- [Description of the task]: All of the records must be repeated exactly as they read.

- [Supplied material]:
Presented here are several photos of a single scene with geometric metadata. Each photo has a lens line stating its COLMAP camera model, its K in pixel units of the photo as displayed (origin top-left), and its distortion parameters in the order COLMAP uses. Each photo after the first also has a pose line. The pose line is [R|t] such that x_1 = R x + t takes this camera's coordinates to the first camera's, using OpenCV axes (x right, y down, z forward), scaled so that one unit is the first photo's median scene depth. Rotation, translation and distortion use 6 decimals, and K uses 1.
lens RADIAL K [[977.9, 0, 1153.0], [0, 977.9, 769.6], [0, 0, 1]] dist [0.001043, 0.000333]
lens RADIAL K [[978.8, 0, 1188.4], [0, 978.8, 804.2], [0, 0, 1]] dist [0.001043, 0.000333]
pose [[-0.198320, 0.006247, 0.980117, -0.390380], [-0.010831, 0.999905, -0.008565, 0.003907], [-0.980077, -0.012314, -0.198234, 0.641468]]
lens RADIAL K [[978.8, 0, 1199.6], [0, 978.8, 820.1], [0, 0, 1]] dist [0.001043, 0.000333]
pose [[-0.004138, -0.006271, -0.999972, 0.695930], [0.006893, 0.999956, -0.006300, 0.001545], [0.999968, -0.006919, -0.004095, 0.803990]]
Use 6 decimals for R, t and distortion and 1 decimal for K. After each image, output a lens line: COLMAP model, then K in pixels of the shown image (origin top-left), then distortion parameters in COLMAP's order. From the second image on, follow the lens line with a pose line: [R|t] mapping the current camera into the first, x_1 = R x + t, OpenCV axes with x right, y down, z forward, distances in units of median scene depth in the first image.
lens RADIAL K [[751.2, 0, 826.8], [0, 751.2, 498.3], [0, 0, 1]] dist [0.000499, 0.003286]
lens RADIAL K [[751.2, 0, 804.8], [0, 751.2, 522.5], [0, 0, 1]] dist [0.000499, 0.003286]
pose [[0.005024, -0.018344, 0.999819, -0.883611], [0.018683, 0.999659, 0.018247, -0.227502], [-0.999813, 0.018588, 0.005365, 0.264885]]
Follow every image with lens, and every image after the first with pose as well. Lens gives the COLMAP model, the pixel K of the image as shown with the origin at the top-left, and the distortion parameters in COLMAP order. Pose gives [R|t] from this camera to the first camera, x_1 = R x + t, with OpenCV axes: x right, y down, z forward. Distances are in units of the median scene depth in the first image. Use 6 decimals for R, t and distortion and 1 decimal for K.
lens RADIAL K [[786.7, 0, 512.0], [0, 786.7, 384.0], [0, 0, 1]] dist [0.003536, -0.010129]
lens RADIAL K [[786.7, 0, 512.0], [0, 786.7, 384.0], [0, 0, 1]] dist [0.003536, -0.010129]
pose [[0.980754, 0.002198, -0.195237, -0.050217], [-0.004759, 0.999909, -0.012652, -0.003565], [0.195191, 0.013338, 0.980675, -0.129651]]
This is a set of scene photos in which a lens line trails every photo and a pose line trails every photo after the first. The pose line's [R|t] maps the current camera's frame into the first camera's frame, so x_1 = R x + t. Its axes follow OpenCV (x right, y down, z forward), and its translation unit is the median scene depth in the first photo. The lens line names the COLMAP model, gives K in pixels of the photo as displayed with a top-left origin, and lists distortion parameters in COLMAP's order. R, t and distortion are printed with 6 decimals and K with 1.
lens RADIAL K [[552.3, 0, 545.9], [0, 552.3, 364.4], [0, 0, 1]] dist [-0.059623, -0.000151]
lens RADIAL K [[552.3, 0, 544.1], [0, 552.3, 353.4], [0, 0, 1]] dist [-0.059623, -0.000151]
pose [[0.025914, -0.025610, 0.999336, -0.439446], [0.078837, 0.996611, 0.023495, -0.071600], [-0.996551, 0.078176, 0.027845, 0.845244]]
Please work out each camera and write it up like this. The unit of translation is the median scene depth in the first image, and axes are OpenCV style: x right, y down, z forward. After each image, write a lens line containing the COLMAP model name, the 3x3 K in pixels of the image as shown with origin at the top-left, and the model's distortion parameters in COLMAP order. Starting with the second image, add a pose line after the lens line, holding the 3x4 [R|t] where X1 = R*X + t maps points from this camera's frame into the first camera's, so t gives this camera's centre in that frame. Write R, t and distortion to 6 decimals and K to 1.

- [Result for this task]:
Presented here are several photos of a single scene with geometric metadata. Each photo has a lens line stating its COLMAP camera model, its K in pixel units of the photo as displayed (origin top-left), and its distortion parameters in the order COLMAP uses. Each photo after the first also has a pose line. The pose line is [R|t] such that x_1 = R x + t takes this camera's coordinates to the first camera's, using OpenCV axes (x right, y down, z forward), scaled so that one unit is the first photo's median scene depth. Rotation, translation and distortion use 6 decimals, and K uses 1.
lens RADIAL K [[977.9, 0, 1153.0], [0, 977.9, 769.6], [0, 0, 1]] dist [0.001043, 0.000333]
lens RADIAL K [[978.8, 0, 1188.4], [0, 978.8, 804.2], [0, 0, 1]] dist [0.001043, 0.000333]
pose [[-0.198320, 0.006247, 0.980117, -0.390380], [-0.010831, 0.999905, -0.008565, 0.003907], [-0.980077, -0.012314, -0.198234, 0.641468]]
lens RADIAL K [[978.8, 0, 1199.6], [0, 978.8, 820.1], [0, 0, 1]] dist [0.001043, 0.000333]
pose [[-0.004138, -0.006271, -0.999972, 0.695930], [0.006893, 0.999956, -0.006300, 0.001545], [0.999968, -0.006919, -0.004095, 0.803990]]
Use 6 decimals for R, t and distortion and 1 decimal for K. After each image, output a lens line: COLMAP model, then K in pixels of the shown image (origin top-left), then distortion parameters in COLMAP's order. From the second image on, follow the lens line with a pose line: [R|t] mapping the current camera into the first, x_1 = R x + t, OpenCV axes with x right, y down, z forward, distances in units of median scene depth in the first image.
lens RADIAL K [[751.2, 0, 826.8], [0, 751.2, 498.3], [0, 0, 1]] dist [0.000499, 0.003286]
lens RADIAL K [[751.2, 0, 804.8], [0, 751.2, 522.5], [0, 0, 1]] dist [0.000499, 0.003286]
pose [[0.005024, -0.018344, 0.999819, -0.883611], [0.018683, 0.999659, 0.018247, -0.227502], [-0.999813, 0.018588, 0.005365, 0.264885]]
Follow every image with lens, and every image after the first with pose as well. Lens gives the COLMAP model, the pixel K of the image as shown with the origin at the top-left, and the distortion parameters in COLMAP order. Pose gives [R|t] from this camera to the first camera, x_1 = R x + t, with OpenCV axes: x right, y down, z forward. Distances are in units of the median scene depth in the first image. Use 6 decimals for R, t and distortion and 1 decimal for K.
lens RADIAL K [[786.7, 0, 512.0], [0, 786.7, 384.0], [0, 0, 1]] dist [0.003536, -0.010129]
lens RADIAL K [[786.7, 0, 512.0], [0, 786.7, 384.0], [0, 0, 1]] dist [0.003536, -0.010129]
pose [[0.980754, 0.002198, -0.195237, -0.050217], [-0.004759, 0.999909, -0.012652, -0.003565], [0.195191, 0.013338, 0.980675, -0.129651]]
This is a set of scene photos in which a lens line trails every photo and a pose line trails every photo after the first. The pose line's [R|t] maps the current camera's frame into the first camera's frame, so x_1 = R x + t. Its axes follow OpenCV (x right, y down, z forward), and its translation unit is the median scene depth in the first photo. The lens line names the COLMAP model, gives K in pixels of the photo as displayed with a top-left origin, and lists distortion parameters in COLMAP's order. R, t and distortion are printed with 6 decimals and K with 1.
lens RADIAL K [[552.3, 0, 545.9], [0, 552.3, 364.4], [0, 0, 1]] dist [-0.059623, -0.000151]
lens RADIAL K [[552.3, 0, 544.1], [0, 552.3, 353.4], [0, 0, 1]] dist [-0.059623, -0.000151]
pose [[0.025914, -0.025610, 0.999336, -0.439446], [0.078837, 0.996611, 0.023495, -0.071600], [-0.996551, 0.078176, 0.027845, 0.845244]]
Please work out each camera and write it up like this. The unit of translation is the median scene depth in the first image, and axes are OpenCV style: x right, y down, z forward. After each image, write a lens line containing the COLMAP model name, the 3x3 K in pixels of the image as shown with origin at the top-left, and the model's distortion parameters in COLMAP order. Starting with the second image, add a pose line after the lens line, holding the 3x4 [R|t] where X1 = R*X + t maps points from this camera's frame into the first camera's, so t gives this camera's centre in that frame. Write R, t and distortion to 6 decimals and K to 1.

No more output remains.